Imaginez des panneaux solaires sur le toit de votre voisin, qui génèrent l’énergie nécessaire à son foyer. S’il produit plus qu’il ne consomme, la régie électrique pourrait même le rétribuer dans certains cas. On pourrait ainsi obtenir des crédits sur sa facture d’électricité simplement en programmant sa machine à laver à 3h du matin plutôt qu'en début de soirée. Prévenir les pics de consommation devient possible grâce aux technologies de pointe du réseau (« grid edge »).

 

Image : REUTERS/Stringer : Panneaux solaires sur les toits de maisons individuelles dans le quartier de Qingnan, à Lianyungang, dans la province de Jiangsu le 8 janvier 2014.

À plus grande échelle, l’énergie solaire peut avoir un impact majeur sur l’avenir de l’électricité. Par exemple, Enel, le plus grand distributeur d’électricité d’Italie, compte environ 32 millions de clients. En utilisant le système avancé de distribution électrique de Schneider, Enel a réduit ses pertes d’énergie de près de 144 GWh par an, ce qui équivaut à l’énergie consommée par environ 50 000 foyers italiens en une année. Découvrez la manière dont Enel optimise son réseau de distribution.

Un réseau qui se répare tout seul ?

Les technologies existent pour automatiser intégralement le réseau électrique grâce à la connectivité, et il est possible de gérer les ressources avec une flexibilité et une mobilité inédites. Ce système électrique plus intelligent et décentralisé peut globalement augmenter l’efficacité, la résilience, la sécurité et le développement durable, tout en générant de nouvelles opportunités de services et d’activités.

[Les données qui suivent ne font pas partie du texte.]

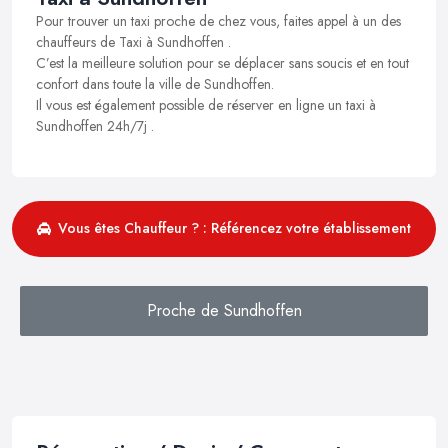
Pour trouver un taxi proche de chez vous, faites appel à un des
chauffeurs de Taxi à Sundhoffen .
C’est la meilleure solution pour se déplacer sans soucis et en tout
confort dans toute la ville de Sundhoffen.
Il vous est également possible de réserver en ligne un taxi à
Sundhoffen 24h/7j .
Vous êtes Chauffeur ? : Référencez votre établissement
Proche de Sundhoffen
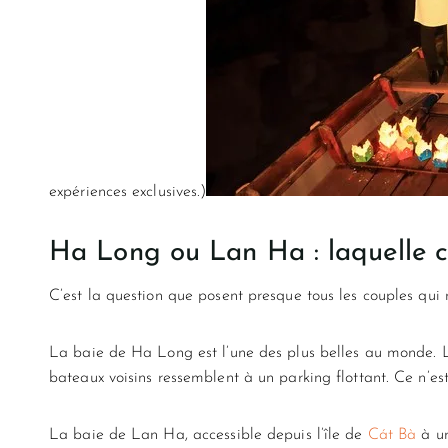
expériences exclusives.)
Ha Long ou Lan Ha : laquelle ch
C’est la question que posent presque tous les couples qui
La baie de Ha Long est l’une des plus belles au monde. Le
bateaux voisins ressemblent à un parking flottant. Ce n’es
La baie de Lan Ha, accessible depuis l’île de
Cát Bà
à un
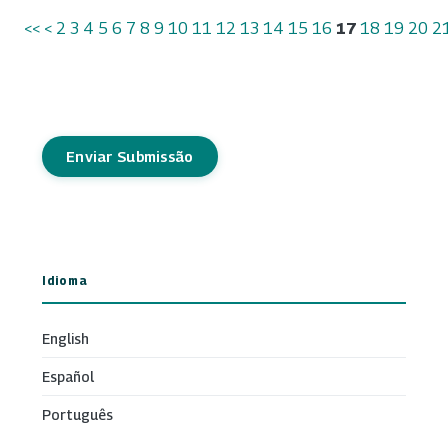
<<
<
2
3
4
5
6
7
8
9
10
11
12
13
14
15
16
17
18
19
20
2
Enviar Submissão
Idioma
English
Español
Português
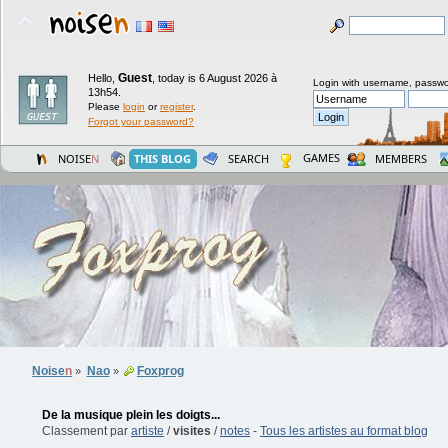
Guest
Hello,
,
today is 6 August 2026 à
Login with username, passwo
13h54.
Please
login
or
register
.
Forgot your password?
GAMES
NOISE
N
THIS BLOG
SEARCH
MEMBERS
Noise
n
Nao
Foxprog
»
»
De la musique plein les doigts...
Classement par
artiste
/
visites
/
notes
-
Tous les artistes au format blog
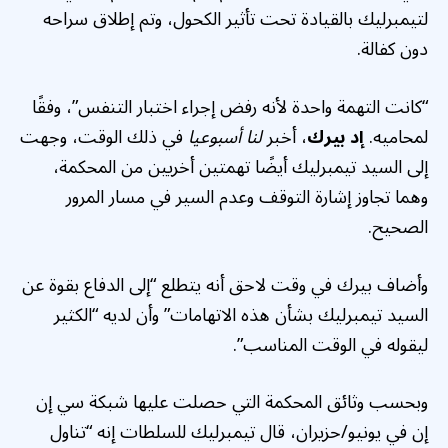
لتيمبرليك بالقيادة تحت تأثير الكحول، وتم إطلاق سراحه
دون كفالة.
“كانت التهمة واحدة لأنه رفض إجراء اختبار التنفس”، وفقًا
لمحاميه.
إد بيرك
، أخبر
لنا أسبوعيا
في ذلك الوقت، وجهت
إلى السيد تيمبرليك أيضًا تهمتين أخريين من المحكمة،
وهما تجاوز إشارة التوقف وعدم السير في مسار المرور
الصحيح.
وأضاف بيرك في وقت لاحق أنه يتطلع “إلى الدفاع بقوة عن
السيد تيمبرليك بشأن هذه الاتهامات” وأن لديه “الكثير
ليقوله في الوقت المناسب”.
وبحسب وثائق المحكمة التي حصلت عليها شبكة سي إن
إن في يونيو/حزيران، قال تيمبرليك للسلطات إنه “تناول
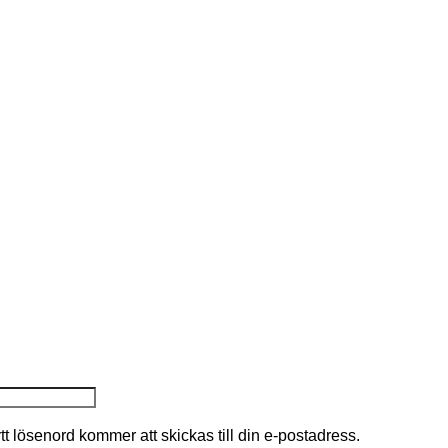
nytt lösenord kommer att skickas till din e-postadress.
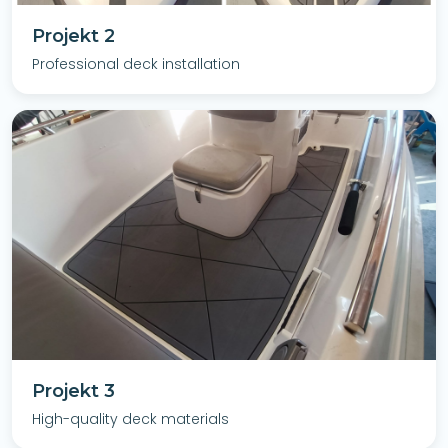
Projekt 2
Professional deck installation
Projekt 3
High-quality deck materials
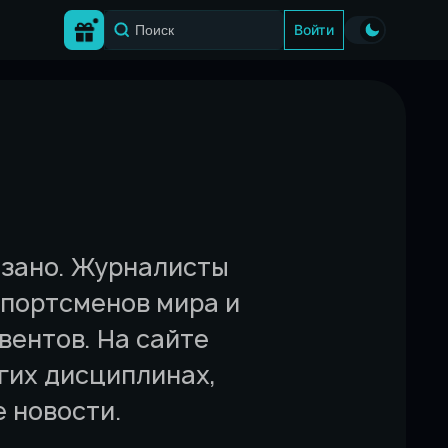
Войти
вязано. Журналисты
спортсменов мира и
вентов. На сайте
угих дисциплинах,
 новости.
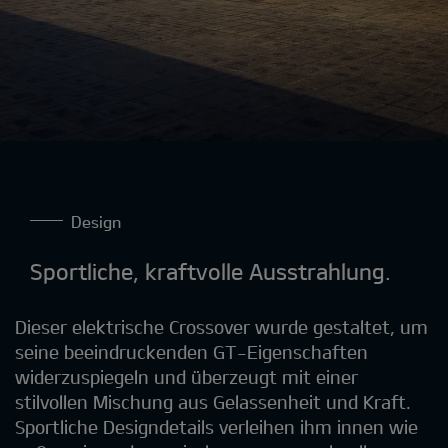
Design
Sportliche, kraftvolle Ausstrahlung.
Dieser elektrische Crossover wurde gestaltet, um
seine beeindruckenden GT-Eigenschaften
widerzuspiegeln und überzeugt mit einer
stilvollen Mischung aus Gelassenheit und Kraft.
Sportliche Designdetails verleihen ihm innen wie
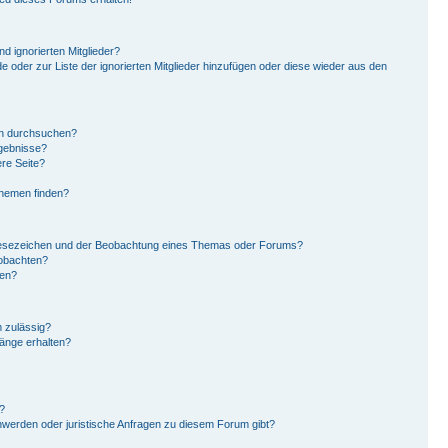
d ignorierten Mitglieder?
de oder zur Liste der ignorierten Mitglieder hinzufügen oder diese wieder aus den
en durchsuchen?
rgebnisse?
re Seite?
Themen finden?
Lesezeichen und der Beobachtung eines Themas oder Forums?
eobachten?
gen?
 zulässig?
hänge erhalten?
?
hwerden oder juristische Anfragen zu diesem Forum gibt?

Les consommateurs et les entreprises peuvent tous bénéficier de cette innovation. Avec les technologies « grid edge », les réseaux de distribution énergétique sont équipés pour s’auto-gérer. Par exemple, ENEL est à la tête de plus de 110 000 sous-stations secondaires équipées d’une technologie permettant la détection des anomalies de manière intégralement automatique et décentralisée. Autre exemple : la régie hollandaise Stedin et Schneider ont développé le premier réseau de distribution énergétique souterrain décentralisé capable de se réparer automatiquement. Regardez comment ce réseau peut reconnecter les deux tiers de ses clients dans la minute suivant une panne.

La valeur économique des technologies « grid edge »

Le choix et la commodité constituent de puissants avantages. Mais la valeur économique des technologies « grid edge » est sans doute encore plus importante. Une analyse réalisée par le World Economic Forum évalue à 3300 milliards de dollars US la valeur nette que représente la transformation de l’énergie au cours des 10 prochaines années – améliorant globalement la fiabilité, la résilience, l’efficacité, et l’utilisation des actifs du système, réduisant les émissions de CO2, générant de nouveaux services pour les clients et créant de nouveaux emplois. 

Cette transformation change les « règles du jeu ». La convergence des trois tendances technologiques « grid edge » font évoluer le rôle du réseau au-delà de la fourniture d’électricité, pour devenir une plateforme optimisant la valeur des sources énergétiques distribuées, la place grandissante des nouveaux modèles de distribution, et le potentiel économique des services aux particuliers. De nouveaux modèles de revenus ne tarderont pas à émerger.

Rien d'étonnant à ce que nous soyons optimistes. 

Mais nous n’ignorons pas qu’une transition réussie apportera son lot de défis. C’est de la collaboration qu’émergeront des solutions concrètes, et ces nouvelles solutions offriront un avenir radieux à notre secteur de l’électricité.